As he was pedaling uphill to the point where the elephant had entered the bush, he heard something breaking through the trees. “The elephant was speeding at me. I tried to turn. I fell. I ran.”

Gold heard the elephant step on his bicycle. He felt something grab him by the ankle. He was in the air, then on the ground in a fetal position. His helmet cracked. The elephant had stepped on Gold’s head. He lost consciousness, but his helmet saved his life. When he came to, he was lying on his back and a bone was sticking out of his arm.

“I come from a screaming family,” laughed Gold. “I yelled and luckily another rider heard me.”

Gold doesn’t hold a grudge or fear wildlife. “Things happen in life, you deal with it,” said Gold. “I wrote a blog from my hospital bed. The irony is that I always tell guests not to worry about wild elephants, snakes, or terrorism, but to worry about drivers.”

It took Gold 18 months before he was back on his bike and back to bike touring as usual.

Now 69 years old, Gold is still going strong.

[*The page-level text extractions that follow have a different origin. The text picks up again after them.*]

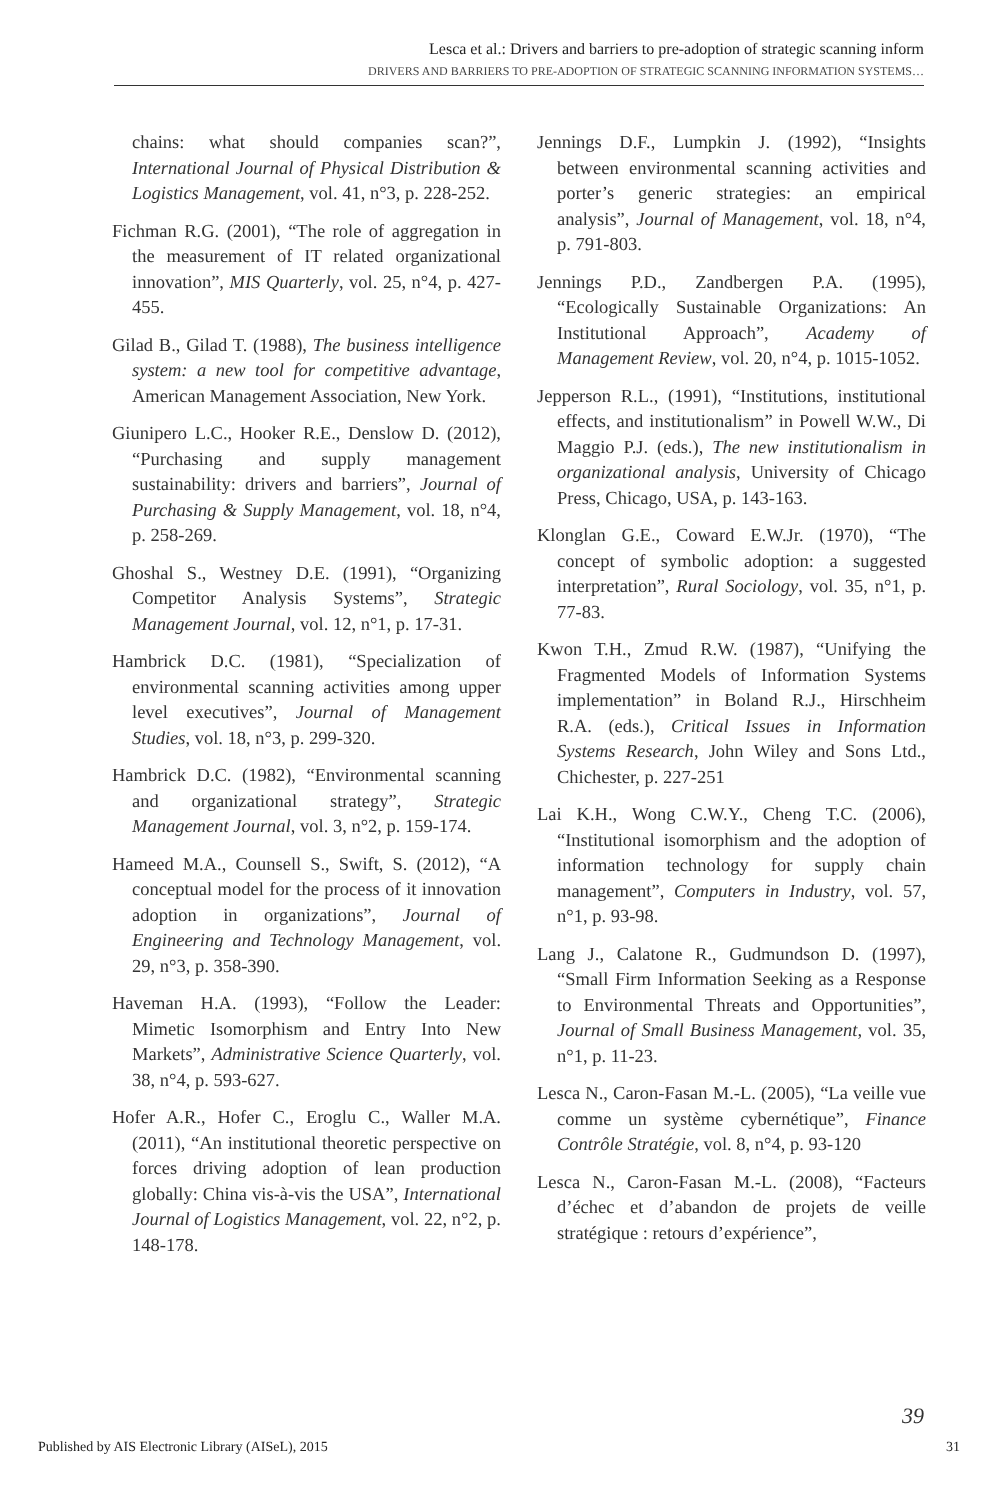Lesca et al.: Drivers and barriers to pre-adoption of strategic scanning inform
DRIVERS AND BARRIERS TO PRE-ADOPTION OF STRATEGIC SCANNING INFORMATION SYSTEMS…
chains: what should companies scan?”, International Journal of Physical Distribution & Logistics Management, vol. 41, n°3, p. 228-252.
Fichman R.G. (2001), “The role of aggregation in the measurement of IT related organizational innovation”, MIS Quarterly, vol. 25, n°4, p. 427-455.
Gilad B., Gilad T. (1988), The business intelligence system: a new tool for competitive advantage, American Management Association, New York.
Giunipero L.C., Hooker R.E., Denslow D. (2012), “Purchasing and supply management sustainability: drivers and barriers”, Journal of Purchasing & Supply Management, vol. 18, n°4, p. 258-269.
Ghoshal S., Westney D.E. (1991), “Organizing Competitor Analysis Systems”, Strategic Management Journal, vol. 12, n°1, p. 17-31.
Hambrick D.C. (1981), “Specialization of environmental scanning activities among upper level executives”, Journal of Management Studies, vol. 18, n°3, p. 299-320.
Hambrick D.C. (1982), “Environmental scanning and organizational strategy”, Strategic Management Journal, vol. 3, n°2, p. 159-174.
Hameed M.A., Counsell S., Swift, S. (2012), “A conceptual model for the process of it innovation adoption in organizations”, Journal of Engineering and Technology Management, vol. 29, n°3, p. 358-390.
Haveman H.A. (1993), “Follow the Leader: Mimetic Isomorphism and Entry Into New Markets”, Administrative Science Quarterly, vol. 38, n°4, p. 593-627.
Hofer A.R., Hofer C., Eroglu C., Waller M.A. (2011), “An institutional theoretic perspective on forces driving adoption of lean production globally: China vis-à-vis the USA”, International Journal of Logistics Management, vol. 22, n°2, p. 148-178.
Jennings D.F., Lumpkin J. (1992), “Insights between environmental scanning activities and porter’s generic strategies: an empirical analysis”, Journal of Management, vol. 18, n°4, p. 791-803.
Jennings P.D., Zandbergen P.A. (1995), “Ecologically Sustainable Organizations: An Institutional Approach”, Academy of Management Review, vol. 20, n°4, p. 1015-1052.
Jepperson R.L., (1991), “Institutions, institutional effects, and institutionalism” in Powell W.W., Di Maggio P.J. (eds.), The new institutionalism in organizational analysis, University of Chicago Press, Chicago, USA, p. 143-163.
Klonglan G.E., Coward E.W.Jr. (1970), “The concept of symbolic adoption: a suggested interpretation”, Rural Sociology, vol. 35, n°1, p. 77-83.
Kwon T.H., Zmud R.W. (1987), “Unifying the Fragmented Models of Information Systems implementation” in Boland R.J., Hirschheim R.A. (eds.), Critical Issues in Information Systems Research, John Wiley and Sons Ltd., Chichester, p. 227-251
Lai K.H., Wong C.W.Y., Cheng T.C. (2006), “Institutional isomorphism and the adoption of information technology for supply chain management”, Computers in Industry, vol. 57, n°1, p. 93-98.
Lang J., Calatone R., Gudmundson D. (1997), “Small Firm Information Seeking as a Response to Environmental Threats and Opportunities”, Journal of Small Business Management, vol. 35, n°1, p. 11-23.
Lesca N., Caron-Fasan M.-L. (2005), “La veille vue comme un système cybernétique”, Finance Contrôle Stratégie, vol. 8, n°4, p. 93-120
Lesca N., Caron-Fasan M.-L. (2008), “Facteurs d’échec et d’abandon de projets de veille stratégique : retours d’expérience”,
39
Published by AIS Electronic Library (AISeL), 2015 31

He continues to ride around the world and to be an evangelist for cycling.

“I’m still a do-gooder in some way. I’m still trying to repair the world in small ways. These tours, which change how people see the world, give me meaning. They keep me in good shape, they stimulate me, they keep me going. These days, a lot of people are demanding more and more ‘adventure lite,’ soft experiences,” said Gold. “That’s not us.”

In June, Gold headed out to scout TDA’s newest itinerary: across the southern U.S. from Santa Monica, California, to Savannah, Georgia.

“Southern culture will be a revelation,” said Gold. “I think I am more apprehensive about this trip than many of the international trips we’ve run due to Southern U.S. gun culture. But as in other trips, I anticipate my preconceptions will change.”

After COVID closures and 18 months without tours, Gold said he just can’t wait to be back on the road.